━━ Given records ━━

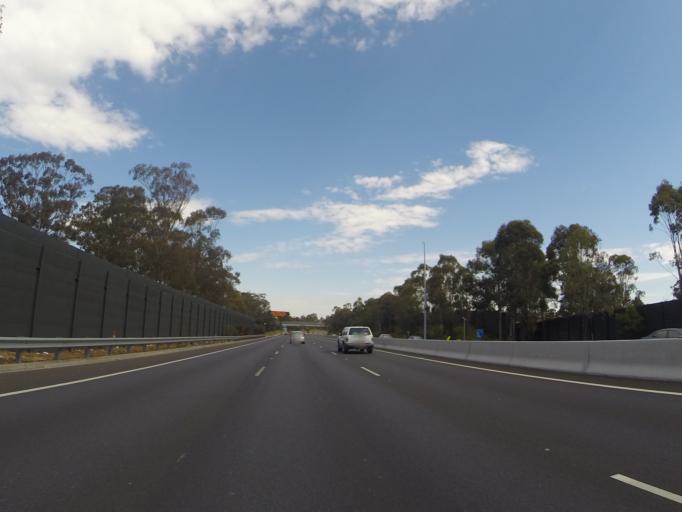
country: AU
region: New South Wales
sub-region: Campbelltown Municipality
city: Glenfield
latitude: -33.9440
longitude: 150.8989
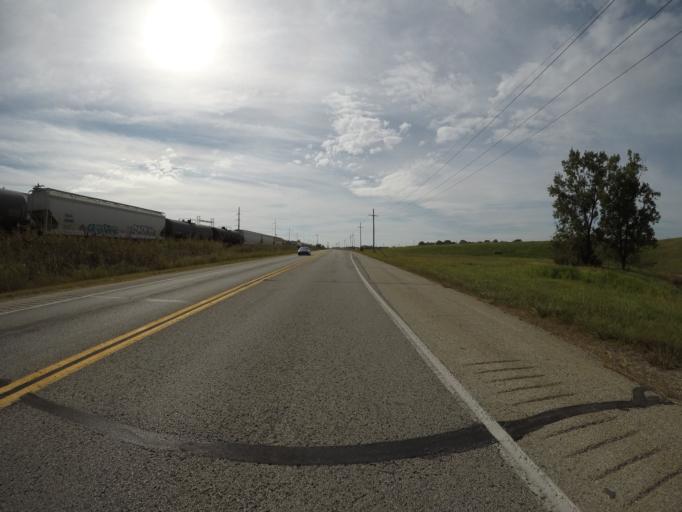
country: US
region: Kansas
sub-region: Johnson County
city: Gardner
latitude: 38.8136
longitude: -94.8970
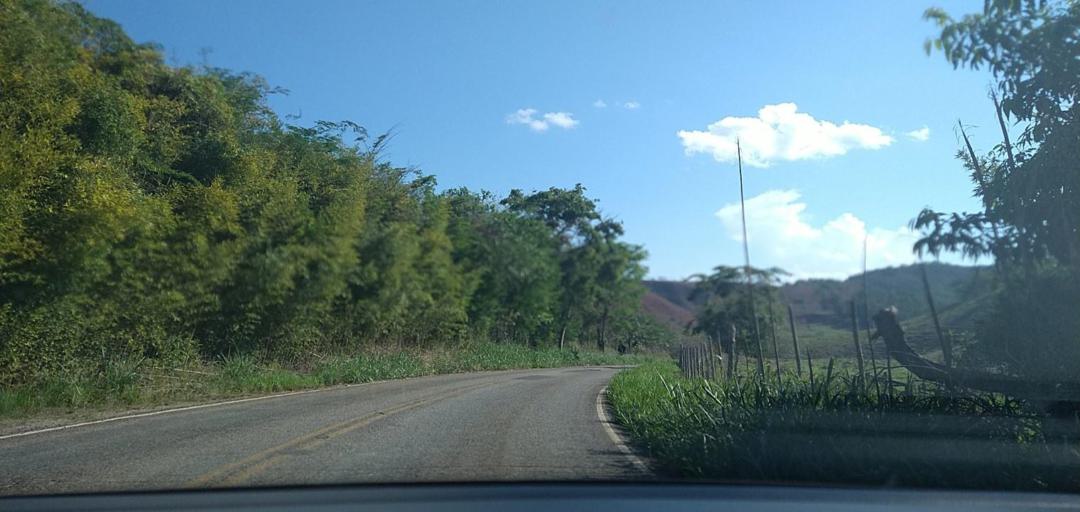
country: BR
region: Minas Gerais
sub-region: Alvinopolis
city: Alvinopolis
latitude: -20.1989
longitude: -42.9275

━━━

*Your instructions*:
Reproduce the rows verbatim, from the line with "city: Gardner" up to and including the last line of the rows, and leave the pictures out of your answer.

*Complete output*:
city: Gardner
latitude: 38.8136
longitude: -94.8970
country: BR
region: Minas Gerais
sub-region: Alvinopolis
city: Alvinopolis
latitude: -20.1989
longitude: -42.9275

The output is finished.